C’est en 1987 que la jeune femme croise le chemin de celui qui la "soignera" jusqu’en 2001. "J’avais perdu ma mère, j’avais 16 ans et j’étais isolée à Paris", raconte Stéphanie sur Europe 1. "Mon père m’a dit 'va le voir'. Il a dit que c’était gratuit pour la famille", ajoute-t-elle, précisant que Benoît Yang-Ting gravitait alors dans le cercle familial.

"1.200 francs de l’heure"

"Tous les entretiens préalables d’accroche étaient effectivement gratuits. Et puis après, est arrivée la session. A l’époque, en 1993, c’était 1.200 francs de l’heure. C’était extravagant 320 euros de l’heure !", souligne Stéphanie. "8 heures par jour, sept jours sur sept. Pour moi, ça a été 22 jours. Une session, c’est donc 40.000 euros", insiste la plaignante.
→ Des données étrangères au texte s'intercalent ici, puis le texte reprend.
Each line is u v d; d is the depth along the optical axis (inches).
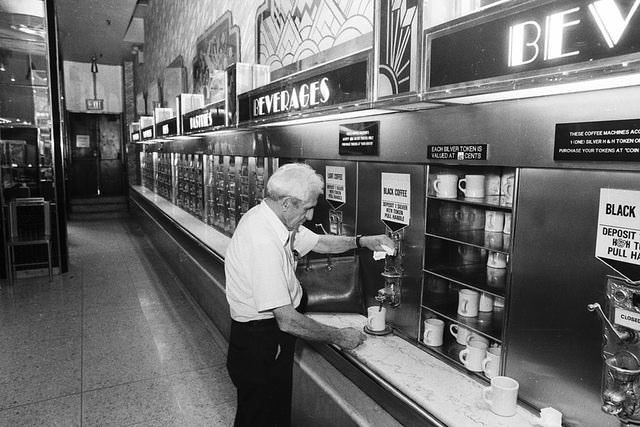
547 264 57.0
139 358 135.9
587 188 52.2
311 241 86.0
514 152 58.9
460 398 61.8
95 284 215.0
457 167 77.9
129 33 390.0
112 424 102.7
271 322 73.4
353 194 96.9
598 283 51.8
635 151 45.8
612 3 38.1
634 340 48.0
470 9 59.4
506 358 62.9
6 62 220.8
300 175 69.6
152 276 228.2
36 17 222.4
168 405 110.7
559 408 56.7
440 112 70.6
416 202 78.6
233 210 170.6
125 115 480.7
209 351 140.7
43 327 160.9
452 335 80.8
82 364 132.1
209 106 156.2
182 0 253.4
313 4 111.3
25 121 225.1
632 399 46.9
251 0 152.6
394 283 83.7
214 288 150.5
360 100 73.5
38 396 114.3
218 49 192.2
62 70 414.3
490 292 65.2
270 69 136.9
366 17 91.2
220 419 105.1
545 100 54.6
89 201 473.4
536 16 44.2
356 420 68.7
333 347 79.5
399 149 80.1
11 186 225.3
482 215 79.8
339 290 92.3
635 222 47.6
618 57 38.0
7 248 216.4
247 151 150.7
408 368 70.3
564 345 55.7
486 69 50.0
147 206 319.3
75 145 490.9
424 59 58.3
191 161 237.1
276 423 77.5
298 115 93.4
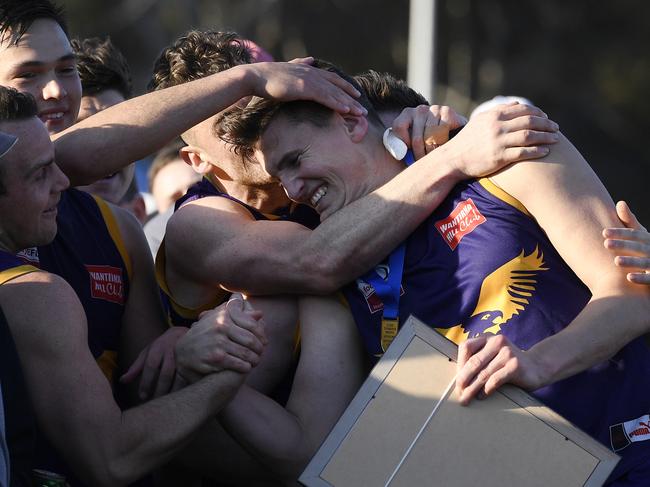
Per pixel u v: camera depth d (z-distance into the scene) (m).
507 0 74.25
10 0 14.52
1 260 11.77
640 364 12.06
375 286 12.52
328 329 12.76
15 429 10.88
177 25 73.25
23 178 11.80
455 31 73.31
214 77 13.03
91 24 72.69
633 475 11.67
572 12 74.75
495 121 12.20
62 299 11.70
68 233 13.57
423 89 35.81
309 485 11.02
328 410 12.52
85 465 11.60
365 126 12.91
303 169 12.71
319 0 72.38
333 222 12.56
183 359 12.20
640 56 74.31
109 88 17.66
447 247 12.35
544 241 12.09
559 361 11.09
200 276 13.54
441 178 12.28
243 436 12.38
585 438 10.88
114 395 13.79
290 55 72.06
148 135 12.91
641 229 11.88
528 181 12.00
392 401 11.17
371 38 72.62
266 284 13.05
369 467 11.05
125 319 14.03
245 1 72.38
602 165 73.62
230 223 13.30
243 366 12.00
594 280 11.62
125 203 20.53
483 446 10.97
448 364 11.23
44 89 14.72
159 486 14.51
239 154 13.30
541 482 10.84
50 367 11.52
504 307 11.93
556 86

Au cours de ces séances, Benoît Yang-Ting tente de soigner le "mal-être" de Stéphanie en faisant remonter ce que l’on nomme aujourd’hui de "faux souvenirs induits". "Le principe de sa thérapie, c’est que toute souffrance dans le présent a son origine dans le passé. En ayant dormi uniquement 3 à 5 heures dans la nuit, vous perdez tous vos repères, toute faculté de discernement", se souvient-elle. "J’ai donc vécu des scènes que je n’ai jamais vécues en vrai et qu’on appelle des faux souvenirs", ajoute-t-elle.

" On avait vécu la même chose "

Stéphanie est loin d’être la seule victime présumée de ce thérapeute. D’autres personnes ont essayé cette méthode mais les faits sont aujourd’hui prescrits. "On s’est même aperçu qu’on avait vécu la même chose, c'est-à-dire qu’on avait toutes été violées par notre père voire notre grand-père", raconte Stéphanie.

Mais l’addition ne s’arrête pas là. Stéphanie raconte comment chaque " faute d’orthographe " dans un compte-rendu était facturée "50 euros". Pour trouver de quoi payer les honoraires de son thérapeute, Stéphanie emprunte alors de l’argent. "Quand la  vie est en jeu, ça n’a pas de prix", confie-t-elle. "Sur 12 ans, j’ai versé 238.000 euros" précise Stéphanie. Mais pour la jeune femme, ce prix a été d’autant plus cher à payer que "c’est 12 ans de ma vie perdus, mis entre parenthèses sur de belles années entre 25 et 37 ans". Le procès doit durer deux jours.

*Son identité a été changée afin de préserver son anonymat.